Political notes: Blair or Thatcher?

Despite surface similarities, the coalition’s modus operandi owes more to Tony Blair than it does to Margaret Thatcher
November 17, 2010
Blair is surely the coalition's spiritual godfather, but the Thatcher gene also makes up a strong part of the government's constitution




Once a year, I gather with fellow old lags of political comment to decide on parliamentary awards. We endure unfeasibly long lunches to fight over who has shone in the House and knocked seven bells out of the other side and which of the newcomers is worth investment on the giddy stock market of opinion. Usually, we rub along pretty well. Or at least we did, until the debate moved to whether Tony Blair or Margaret Thatcher had had the greater influence on political life in Britain in the last quarter century.

Oh dear. Off came the gloves. Claims and curses were traded. One judge threatened to resign if his choice didn’t get through.

The row reflected a sedimentary layer of political argument. It wasn’t as simple as just being for or against TB and Mrs T. It probed our deeper views of what has shaped our politics, what is ephemeral and what remains.

The coalition is the best barometer we have for measuring the contemporary impact of past leaders. Its intended radicalism clearly bears the stamp of Thatcher’s children. You can attack George Osborne’s rapid deficit reduction or the Lib Dems’ volte- face on tuition fees, but you can’t say that this lot aren’t bold when it comes to reshaping the country in their image—which is exactly what the Thatcher years were about.

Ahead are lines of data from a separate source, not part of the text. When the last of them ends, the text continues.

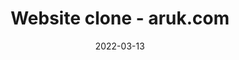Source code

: ---
title: "Website clone - aruk.com"
description: "Created with HTML and CSS to demonstate styling to a design specification"
category: "Designs"
date: "2022-03-13"
bannerImage: "https://res.cloudinary.com/dqkwveihk/image/upload/v1665148395/aruk-mockup_xbamcv.jpg"
demoLink: "https://aruk-clone.web.app/"
tags:
    - example
---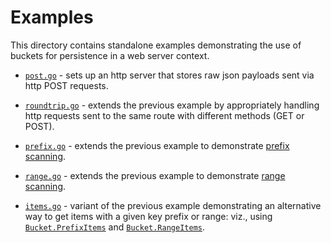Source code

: # Examples

This directory contains standalone examples demonstrating the use of buckets
for persistence in a web server context.

* [`post.go`](post.go) - sets up an http server that stores raw json
  payloads sent via http POST requests.

* [`roundtrip.go`](roundtrip.go) - extends the previous example by
  appropriately handling http requests sent to the same route with 
  different methods (GET or POST).

* [`prefix.go`](prefix.go) - extends the previous example to demonstrate [prefix scanning](https://godoc.org/github.com/joyrexus/buckets#PrefixScanner).

* [`range.go`](range.go) - extends the previous example to demonstrate [range scanning](https://godoc.org/github.com/joyrexus/buckets#RangeScanner).

* [`items.go`](range.go) - variant of the previous example demonstrating an alternative way to get items with a given key prefix or range: viz., using [`Bucket.PrefixItems`](https://godoc.org/github.com/joyrexus/buckets#PrefixItems) and [`Bucket.RangeItems`](https://godoc.org/github.com/joyrexus/buckets#RangeItems).  
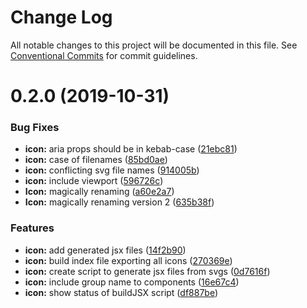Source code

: # Change Log

All notable changes to this project will be documented in this file.
See [Conventional Commits](https://conventionalcommits.org) for commit guidelines.

# 0.2.0 (2019-10-31)


### Bug Fixes

* **icon:** aria props should be in kebab-case ([21ebc81](https://github.com/CraveFood/farmblocks/commit/21ebc81))
* **icon:** case of filenames ([85bd0ae](https://github.com/CraveFood/farmblocks/commit/85bd0ae))
* **icon:** conflicting svg file names ([914005b](https://github.com/CraveFood/farmblocks/commit/914005b))
* **icon:** include viewport ([596726c](https://github.com/CraveFood/farmblocks/commit/596726c))
* **Icon:** magically renaming ([a60e2a7](https://github.com/CraveFood/farmblocks/commit/a60e2a7))
* **Icon:** magically renaming version 2 ([635b38f](https://github.com/CraveFood/farmblocks/commit/635b38f))


### Features

* **icon:** add generated jsx files ([14f2b90](https://github.com/CraveFood/farmblocks/commit/14f2b90))
* **icon:** build index file exporting all icons ([270369e](https://github.com/CraveFood/farmblocks/commit/270369e))
* **icon:** create script to generate jsx files from svgs ([0d7616f](https://github.com/CraveFood/farmblocks/commit/0d7616f))
* **icon:** include group name to components ([16e67c4](https://github.com/CraveFood/farmblocks/commit/16e67c4))
* **icon:** show status of buildJSX script ([df887be](https://github.com/CraveFood/farmblocks/commit/df887be))
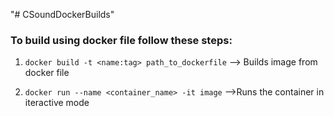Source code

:"# CSoundDockerBuilds" 


### To build using docker file follow these steps:

1. `docker build -t <name:tag> path_to_dockerfile` --> Builds image from docker file

2. `docker run --name <container_name> -it image` -->Runs the container in iteractive mode 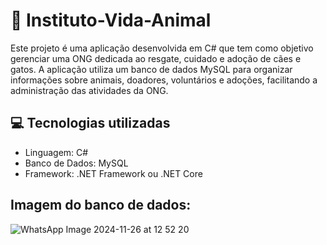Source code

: # 🐶 Instituto-Vida-Animal

Este projeto é uma aplicação desenvolvida em C# que tem como objetivo gerenciar uma ONG dedicada ao resgate, cuidado e adoção de cães e gatos. A aplicação utiliza um banco de dados MySQL para organizar informações sobre animais, doadores, voluntários e adoções, facilitando a administração das atividades da ONG.

## 💻 Tecnologias utilizadas
- Linguagem: C#
- Banco de Dados: MySQL
- Framework: .NET Framework ou .NET Core

## Imagem do banco de dados:
![WhatsApp Image 2024-11-26 at 12 52 20](https://github.com/user-attachments/assets/0066ed7f-9a0f-4eaa-b305-8a7e2dd98025)
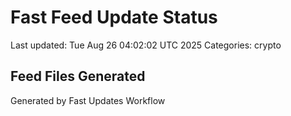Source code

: # Fast Feed Update Status
Last updated: Tue Aug 26 04:02:02 UTC 2025
Categories: crypto

## Feed Files Generated

Generated by Fast Updates Workflow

As a contemporary of David Cameron and Nick Clegg, I recognise how fervently they seek to avoid becoming, in Hans Magnus Enzensberger’s damning phrase on the old West German politics, “the accompaniment of things that would have happened anyway.”

It explains many things about what binds, and divides, the odd couple together. Clegg told me once how much he “loathed” the Thatcher era and its values. Clearly the lifelong Tory Cameron doesn’t agree.

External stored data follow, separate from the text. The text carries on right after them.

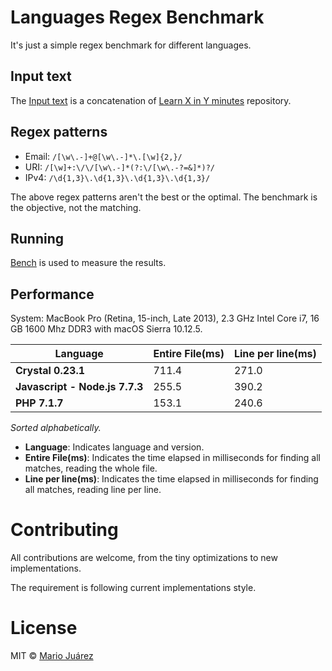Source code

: # Languages Regex Benchmark

It's just a simple regex benchmark for different languages.

## Input text

The [Input text](input-text.txt) is a concatenation of [Learn X in Y minutes](https://github.com/adambard/learnxinyminutes-docs) repository.

## Regex patterns

- Email: ``/[\w\.-]+@[\w\.-]*\.[\w]{2,}/``
- URI: ``/[\w]+:\/\/[\w\.-]*(?:\/[\w\.-?=&]*)?/``
- IPv4: ``/\d{1,3}\.\d{1,3}\.\d{1,3}\.\d{1,3}/``

The above regex patterns aren't the best or the optimal. The benchmark is the objective, not the matching.

## Running

[Bench](https://github.com/Gabriel439/bench) is used to measure the results.

## Performance

System: MacBook Pro (Retina, 15-inch, Late 2013), 2.3 GHz Intel Core i7, 16 GB 1600 Mhz DDR3 with macOS Sierra 10.12.5.

Language | Entire File(ms) | Line per line(ms)
--- | --- | ---
**Crystal 0.23.1** | 711.4 | 271.0
**Javascript - Node.js 7.7.3** | 255.5 | 390.2
**PHP 7.1.7** | 153.1 | 240.6

*Sorted alphabetically.*

- **Language**: Indicates language and version.
- **Entire File(ms)**: Indicates the time elapsed in milliseconds for finding all matches, reading the whole file.
- **Line per line(ms)**: Indicates the time elapsed in milliseconds for finding all matches, reading line per line.

# Contributing

All contributions are welcome, from the tiny optimizations to new implementations.

The requirement is following current implementations style.

# License

MIT © [Mario Juárez](https://github.com/mariomka)
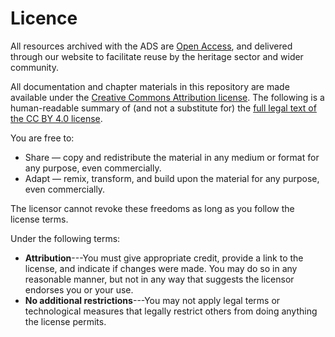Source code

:# Licence

All resources archived with the ADS are [Open Access](https://archaeologydataservice.ac.uk/about/policies/use-access-to-data/), and delivered through our website to facilitate reuse by the heritage sector and wider community.

All documentation and chapter materials in this repository are made available under the [Creative Commons Attribution license](cc-by-human). The following is a human-readable summary of (and not a substitute for) the [full legal text of the CC BY 4.0 license](cc-by-legal).

You are free to:

* Share — copy and redistribute the material in any medium or format for any purpose, even commercially.
* Adapt — remix, transform, and build upon the material for any purpose, even commercially.

The licensor cannot revoke these freedoms as long as you follow the license terms.

Under the following terms:

* **Attribution**---You must give appropriate credit, provide a link to the license, and indicate if changes were made. You may do so in any reasonable manner, but not in any way that suggests the licensor endorses you or your use.
* **No additional restrictions**---You may not apply legal terms or technological measures that legally restrict others from doing anything the license permits.

[cc-by-human]: https://creativecommons.org/licenses/by/4.0/
[cc-by-legal]: https://creativecommons.org/licenses/by/4.0/legalcode
[mit-license]: https://opensource.org/licenses/mit-license.html
[osi]: https://opensource.org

Now they trade their chosen enthusiasms. Clegg is as determined to get his pupil premiums, to encourage schools to take poorer children, as Cameron is to get his free schools—pushing education further away from state control.

Lib Dems get (sort of ) electoral reform, Tories get to reshape the welfare state and take on the old dragon of housing benefit. The Thatcher gene lives on in the determination to clip back the state by attacking quangos and pruning public services.

Nonetheless, this doesn’t feel like a rerun of the 1980s. Tony Blair changed the way that politics is done in Britain. He is surely the spiritual godfather of the coalition.

Long before they gained power in the Tory party, Osborne and Cameron recognised that new Labour had got what it wanted by means of an electoral citadel, pitched on the centre ground. It took a war in Iraq, three terms in office and Gordon Brown in charge to erode that.

Absorbing the Thatcherite settlement on markets and deregulation, while rejecting the divisive side of her politics, was the key to Blair’s longevity. Crucially, too, he made “blended” politics attractive—being to the right on free markets, while emphasising collective endeavour and a more socially liberal model.

“You can’t be right on the left!” one Thatcherite Tory (now pro-coalition) once said to me. But you can and many people are: that was a key recognition of the Blair years that lives on today. Blairism triumphs in telling us that you’re not just changing things to be “ideological”—a word Thatcher relished and Blair disliked.

Why is Clegg a partner for the Tories in the way that his predecessors could never have been? His modus operandi owes so much to the protean nature of Blairism and the determination to adapt it to enhance the impact of liberal politics. It is this shift in tone and expectation that helped turn a Tory-Lib coalition from an unthinkable to a perfectly reasonable idea.

Some of my colleagues argue that Blair and co changed the zeitgeist, while Thatcher changed what actually happened. Yet texture and approach is much of modern politics: it’s why Barack Obama is in power in Washington DC and not Hillary Clinton.

The look and tone of our politics is still Blairite in a way that it is no longer Thatcherite. Her tone was one in which no modern leader would dare address the electorate.

True, we’ve had a revival of dear old Tina (There is No Alternative) in George Osborne’s rhetoric on bringing Britain “back from the brink.” Still, the depth of argument about whether women and the poor will be more afflicted by the coming cuts, and the mantra “We’re all in this together” are testament to a real change in how we tackle the hard times.

It would be intriguing to hear your views on which of the two big beasts of our recent past wielded more influence on how we live now (leave your comments on Prospect’s website). For full disclosure, I think we live more in Blair’s shadow than Thatcher’s.